From time to time I think about our (that is, human's) place in the world / universe.

I remember being in elementary school, and we were being taught to classify things into "natural" and "man-made." At the time this struck me as an exceptionally stupid way to classify things, because people are as much a part of nature as anything else. Really, despite our manipulation of tools and our invention prowess and communication abilities, we have more in common with squirrels than bacteria living in under-sea volcanic vents do. I'm not really an environmentalist,
but man-made is not a natural classification for me.
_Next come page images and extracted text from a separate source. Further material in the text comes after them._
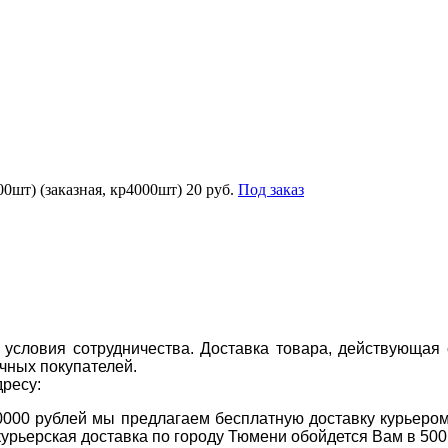
шт) (заказная, кр4000шт)
20 руб.
Под заказ
условия сотрудничества. Доставка товара, действующая 
чных покупателей.
дресу:
0000 рублей мы предлагаем бесплатную доставку курьером
курьерская доставка по городу Тюмени обойдется Вам в 500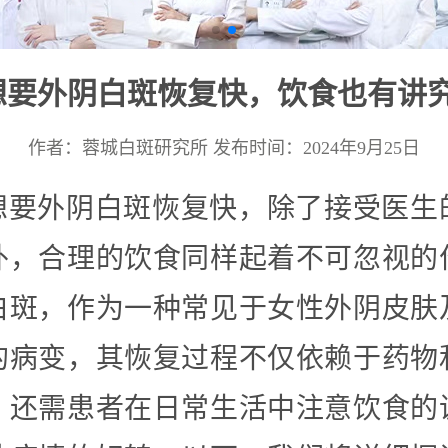
想要外阴白斑恢复快，饮食也有讲究
作者：蓉城白斑研究所
发布时间：2024年9月25日
想要外阴白斑恢复快，除了接受医生
外，合理的饮食同样起着不可忽视的
白斑，作为一种常见于女性外阴皮肤
的病变，其恢复过程不仅依赖于药物
，还需患者在日常生活中注意饮食的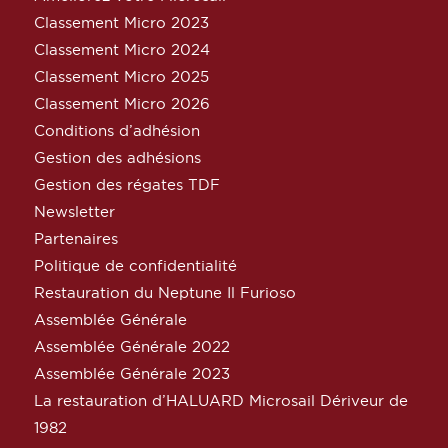
Classement Micro 2023
Classement Micro 2024
Classement Micro 2025
Classement Micro 2026
Conditions d’adhésion
Gestion des adhésions
Gestion des régates TDF
Newsletter
Partenaires
Politique de confidentialité
Restauration du Neptune Il Furioso
Assemblée Générale
Assemblée Générale 2022
Assemblée Générale 2023
La restauration d’HALUARD Microsail Dériveur de
1982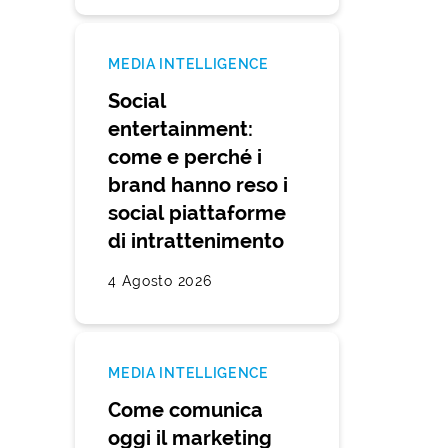
MEDIA INTELLIGENCE
Social
entertainment:
come e perché i
brand hanno reso i
social piattaforme
di intrattenimento
4 Agosto 2026
MEDIA INTELLIGENCE
Come comunica
oggi il marketing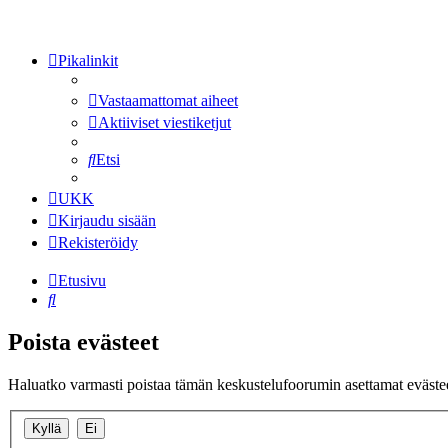
Pikalinkit
Vastaamattomat aiheet
Aktiiviset viestiketjut
Etsi
UKK
Kirjaudu sisään
Rekisteröidy
Etusivu
Etsi
Poista evästeet
Haluatko varmasti poistaa tämän keskustelufoorumin asettamat eväste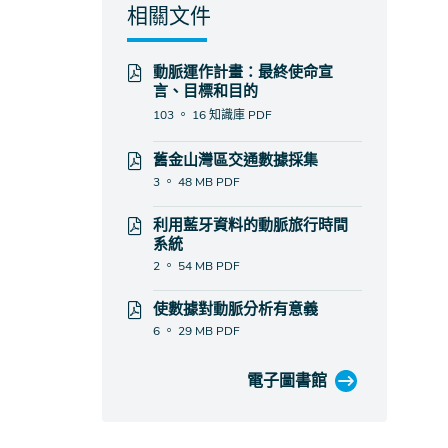
相關文件
動脈運作計畫：最終使命宣
言、目標和目的
103 。 16 知識庫
PDF
舊金山灣區交通數據採集
3 。 48 MB
PDF
利用藍牙資料的動脈旅行時間
系統
2 。 54 MB
PDF
使數據對動脈分析有意義
6 。 29 MB
PDF
電子圖書館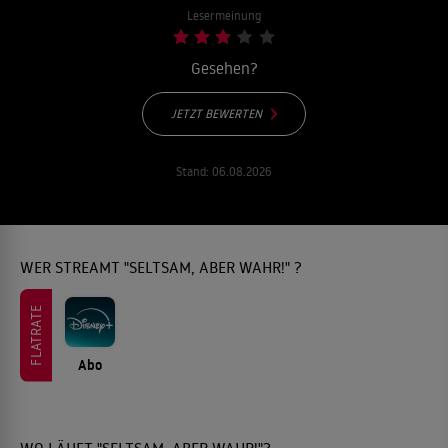
Lesermeinung
Gesehen?
JETZT BEWERTEN
Stand:
06.08.2026
WER STREAMT "SELTSAM, ABER WAHR!" ?
FLATRATE
Abo
WO LÄUFT "SELTSAM, ABER WAHR!"?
Let me get to the point: We are animals. We are made of atoms, just like trees, dirt, rocks, and fuzzy bunnies, and everything else that is not hard vacuum (and even then quantum mechanics makes that a bit iffy, but that's not the point, not yet anyway). We are not special in any universal sense. We are special in a personal sense, possibly, but ultimately we're just a bunch of stuff crawling around on the surface of a rock orbiting a giant fusion reactor. As I heard someone say (quoting someone else, I believe, and I'm not going to track down the original author right now): We're just a bunch of cells that decided to be "us" for a while.

Now, those sorts of thoughts probably freak out the religious among us, who regard humans as exceptionally special. I think it's pretty cool to think of a person as a bunch of single-celled organisms that got together and created a person, but maybe I'm just weird that way.

There's a quote from the TV show Babylon 5 suggesting that we are the universe attempting to understand itself. When I first heard that, I thought it was pseudo-religious garbage - the universe "intentionally" creating people to help understand itself. I realized recently that's not really what it means. We actually are a part of the universe. We're a bunch of supernova remnants. We are just a chunk of the universe. And we are trying to understand the universe. Yes, we literally are a piece of the universe trying to understand the universe (i.e. itself). That doesn't imply intent, creation, or anything else, that's simply a statement of fact.

I'll have to think more about what that means, but it seems a very interesting way to look at things to me.